The research produced impressive results, but the company acknowledged certain limitations.
Fresh off announcing a new digital weight loss program and a collaboration with Fitbit, One Drop is back in the news this week with mobile study results that claim to validate its technology-based approach to diabetes management.
One Drop makes popular blood glucose monitors that integrate with a mobile app, providing feedback beyond A1c levels. The technology suite allows patients to input their lifestyle information to learn how their choices can impact their blood sugar levels. “People who are able to see the relationship between food, medication, exercise, and glucose will manage their diabetes better,” company CEO Jeff Dachis told Healthcare Analytics News™ in a previous interview.
The new study, published yesterday in JMIR mHealth and uHealth, remotely used inputs from 65 people with type 1 diabetes and 191 people with type 2 diabetes. All patients entered at least two A1c values into the One Drop Mobile app at intervals ranging from 2 to 12 months and had a verified diabetes diagnosis based on their medications.
The company called the results “dramatic.” In a median period of 4 months, patient A1c levels fell by 1.36%. To emphasize the impact a drop like that can have, the study’s accompanying statement cites previous research suggesting that, “Each 1% A1c reduction is associated with a 37% decrease in the risk of microvascular complications and a 21% decrease in the risk of any diabetes-related complication or death.”
The researchers checked the work with 3 mixed-effect repeated measure models to test mean A1c differences, and they applied 4 multiple regression models to test the relationship between self-tracking and A1c change. In both adjusted and unadjusted models, the 1.36% decrease was consistent. In addition, they found that using the One Drop Mobile app to track carbohydrate intake was independently associated with better glucose control.
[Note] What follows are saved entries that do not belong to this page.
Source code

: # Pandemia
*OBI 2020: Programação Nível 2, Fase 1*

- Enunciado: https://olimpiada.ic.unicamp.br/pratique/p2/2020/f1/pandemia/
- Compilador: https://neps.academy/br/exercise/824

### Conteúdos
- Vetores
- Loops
The study also, however, reports limitations that hinder its generalizability: It was an entirely mobile study conducted using self-reported data. “This is not a randomized controlled trial, preventing causal conclusions,” the authors wrote.
In the end-user license agreement (EULA) that patients accept in order to use the One Drop Mobile app, they agree to grant the company a “perpetual, transferrable, sublicensable, worldwide, nonexclusive, royalty-free license to reproduce, distribute, use, modify, remove, publish, transmit, publicly perform, publicly display, or create derivative works of Your User Content for any purpose without compensation to you, including for the purpose of promoting One Drop and the App.”
Similar wording is becoming standard in user agreements as more health technology companies look to leverage the large swaths of data they can aggregate.
Studying only Apple device users may affect study results for a simple reason: There is an economic and racial breakdown of US smartphone ownership, with the wealthy and white more likely to own iPhones. Income and racial demographics are commonly tied to prevalence and outcomes in chronic disease, and the American Diabetes Association states that minorities are at an elevated risk of diabetes.
“Despite these limitations, people of all ages, race/ethnicities, and socioeconomic backgrounds, increasingly want to use smart devices to assist in the management of diabetes,” the authors write, citing 3 independent studies previously published in JMIR publications. “Research needs to critically evaluate diabetes apps, trackers, and smartwatches, especially as new devices enter the marketplace.”
According to One Drop’s CEO, the app currently has more than 600,000 users and is available in nearly 200 countries. Earlier this month, the company received regulatory approval to launch in Canada.